A server MAY provide links to traverse a paginated data set ("pagination links”).

Pagination links MUST appear in the links object that corresponds to a collection. To paginate the primary data, supply pagination links in the top-level links object. To paginate an included collection returned in a compound document, supply pagination links in the corresponding links object.

Basically they recommend shoving some "next" links in there.

"relationships": {
  "active_riders": {
    "links": {
      "related": "https://api.example.com/riders?trip_id=23124"
      "next": "https://api.example.com/riders?trip_id=23124&cursor=learn-about-cursors-in-the-book"
    }
    "data": [
      { "type": "people", "id": "11" },
      { "type": "people", "id": "2819" },
      { "type": "people", "id": "3223" },
      { "type": "people", "id": "36" },
      { "type": "people", "id": "643" },
      { "type": "people", "id": "3434" },
      { "type": "people", "id": "232" },
      { "type": "people", "id": "1123" },
      { "type": "people", "id": "1563" },
      { "type": "people", "id": "1357" }
    ]
  }
}

Ooo, links. Otherwise known as HATEOAS! Hypermedia as the Engine of Application
State which in its most simple form often is "Hey you can go and get more stuff
over here if you want it."

Putting in just a few items for the relationship (say… 10!), then having a URL
for clients to fetch more stuff if they want it is awesome. They can go grab
that either when the end user wants it, or preemptively.

This is a lovely combination of two approaches.

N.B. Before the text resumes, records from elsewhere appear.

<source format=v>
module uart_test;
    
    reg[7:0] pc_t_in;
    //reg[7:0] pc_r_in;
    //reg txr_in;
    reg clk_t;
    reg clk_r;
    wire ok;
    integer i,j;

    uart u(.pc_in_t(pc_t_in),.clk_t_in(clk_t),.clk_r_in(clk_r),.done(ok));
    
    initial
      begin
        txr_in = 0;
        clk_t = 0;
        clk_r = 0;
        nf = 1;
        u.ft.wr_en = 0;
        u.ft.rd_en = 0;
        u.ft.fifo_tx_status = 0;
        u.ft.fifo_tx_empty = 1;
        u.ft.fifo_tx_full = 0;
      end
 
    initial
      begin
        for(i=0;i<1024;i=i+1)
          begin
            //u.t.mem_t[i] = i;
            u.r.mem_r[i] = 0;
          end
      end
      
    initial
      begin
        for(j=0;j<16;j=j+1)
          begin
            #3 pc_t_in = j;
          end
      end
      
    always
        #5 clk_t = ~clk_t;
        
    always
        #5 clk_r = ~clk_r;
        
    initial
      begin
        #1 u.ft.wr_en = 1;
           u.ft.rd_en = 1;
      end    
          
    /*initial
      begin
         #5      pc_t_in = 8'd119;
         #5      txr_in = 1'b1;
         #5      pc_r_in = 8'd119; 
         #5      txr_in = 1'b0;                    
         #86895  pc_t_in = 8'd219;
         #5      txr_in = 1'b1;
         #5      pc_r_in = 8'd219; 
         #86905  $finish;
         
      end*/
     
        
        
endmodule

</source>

On one side its exactly the sort
of thing the REST is asking you to do, whilst still providing a bit of an
optimization for HTTP/1.1-stuck clients scared to make multiple requests.

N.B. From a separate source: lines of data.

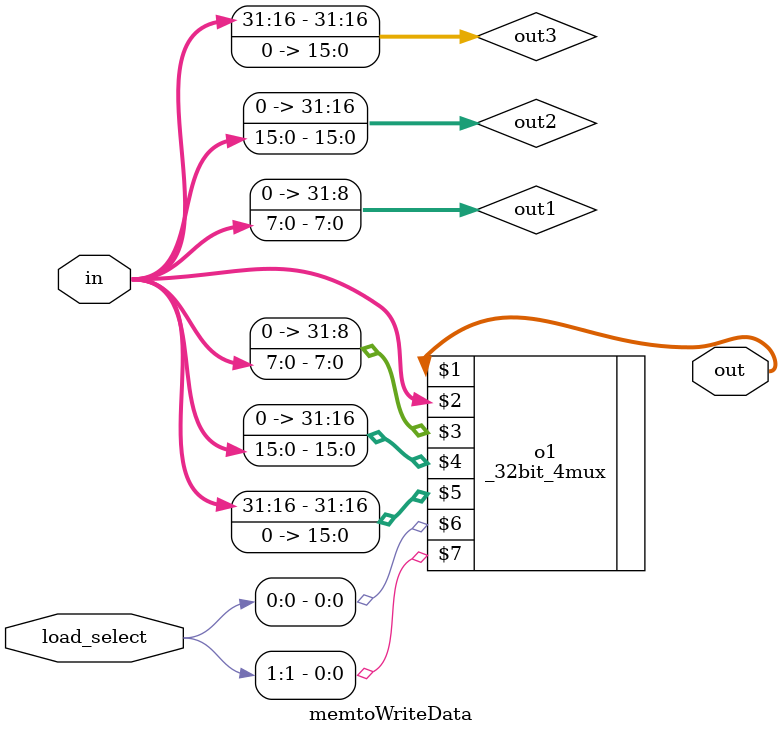
<source format=v>
module memtoWriteData(out,in,load_select);
input [1:0] load_select;
input [31:0] in;
output[31:0] out ;
wire [31:0] out1 , out2 , out3;

buf b0(out1[0],in[0]),b1(out1[1],in[1]),b2(out1[2],in[2]),b3(out1[3],in[3]),
	b4(out1[4],in[4]),b5(out1[5],in[5]),b6(out1[6],in[6]),b7(out1[7],in[7]),
	b8(out1[8],0),b9(out1[9],0),b10(out1[10],0),b11(out1[11],0),
	b12(out1[12],0),b13(out1[13],0),b14(out1[14],0),b15(out1[15],0),
	b16(out1[16],0),b17(out1[17],0),b18(out1[18],0),b19(out1[19],0),
	b20(out1[20],0),b21(out1[21],0),b22(out1[22],0),b23(out1[23],0),
	b24(out1[24],0),b25(out1[25],0),b26(out1[26],0),b27(out1[27],0),
	b28(out1[28],0),b29(out1[29],0),b30(out1[30],0),b31(out1[31],0);
	
	
	
buf c0(out2[0],in[0]),c1(out2[1],in[1]),c2(out2[2],in[2]),c3(out2[3],in[3]),	
	c4(out2[4],in[4]),c5(out2[5],in[5]),c6(out2[6],in[6]),c7(out2[7],in[7]),
	c8(out2[8],in[8]),c9(out2[9],in[9]),c10(out2[10],in[10]),c11(out2[11],in[11]),
	c12(out2[12],in[12]),c13(out2[13],in[13]),c14(out2[14],in[14]),c15(out2[15],in[15]),
	c16(out2[16],0),c17(out2[17],0),c18(out2[18],0),c19(out2[19],0),
	c20(out2[20],0),c21(out2[21],0),c22(out2[22],0),c23(out2[23],0),
	c24(out2[24],0),c25(out2[25],0),c26(out2[26],0),c27(out2[27],0),
	c28(out2[28],0),c29(out2[29],0),c30(out2[30],0),c31(out2[31],0);

	
	

buf d0(out3[0],0),d1(out3[1],0),d2(out3[2],0),d3(out3[3],0),
	d4(out3[4],0),d5(out3[5],0),d6(out3[6],0),d7(out3[7],0),
	d8(out3[8],0),d9(out3[9],0),d10(out3[10],0),d11(out3[11],0),
	d12(out3[12],0),d13(out3[13],0),d14(out3[14],0),d15(out3[15],0),
	d16(out3[16],in[16]),d17(out3[17],in[17]),d18(out3[18],in[18]),d19(out3[19],in[19]),
	d20(out3[20],in[20]),d21(out3[21],in[21]),d22(out3[22],in[22]),d23(out3[23],in[23]),
	d24(out3[24],in[24]),d25(out3[25],in[25]),d26(out3[26],in[26]),d27(out3[27],in[27]),
	d28(out3[28],in[28]),d29(out3[29],in[29]),d30(out3[30],in[30]),d31(out3[31],in[31]);




	
	
_32bit_4mux o1(out,in,out1,out2,out3,load_select[0],load_select[1]);





endmodule
</source>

You do of course need to make sure you have that /riders?trip_id=23124
endpoint, and you'll probably need to make sure you have all the same query
string filter options as you do with filter[riders][status].

By the time you have all these things done twice, you start to wonder if it
would be better to have just the one way of doing things… and that's where I'm
at these days.

I advice against using includes, and if you do use them you need to really
restrict how and where you use them, and also put links in for all of your
relationships, pagination, related actions, and anywhere else that makes sense.

Summary

For those really set on using JSON:API, watch out for these troubles I've bumped
into, and check out other articles by other smart
folks

who are getting into it.

Avoid building a slow SQL-over-HTTP API, that appears to works for a few months,
and fails horribly once your database tables are a little better stocked than
your test data. Sure it'll fulfill any query that anyone could possibly want,
but it'll do it poorly. 😅

One cool thing about using JSON:API for now, is that you can offer includes
and links. Then you can slowly move over to a more hypermedia based approach
as HTTP/2 usage becomes more prolific; deprecating and removing includes as
clients upgrade to just making web requests to nice, HTTP-level cacheable
collections, with top level query strings and no messy compound document stuff
getting in the way.

Personally I want to ditch compound
documents
,
pass most of the work off to HTTP/2, RFC
7807
, RFC
7386
, JSON
HyperSchema
, and
maybe knock up a baaaasic little micro-standard that just covers items,
collections, and a handful of little bits of metadata like pagination, sorting,
filters, etc., but that's a topic for another day.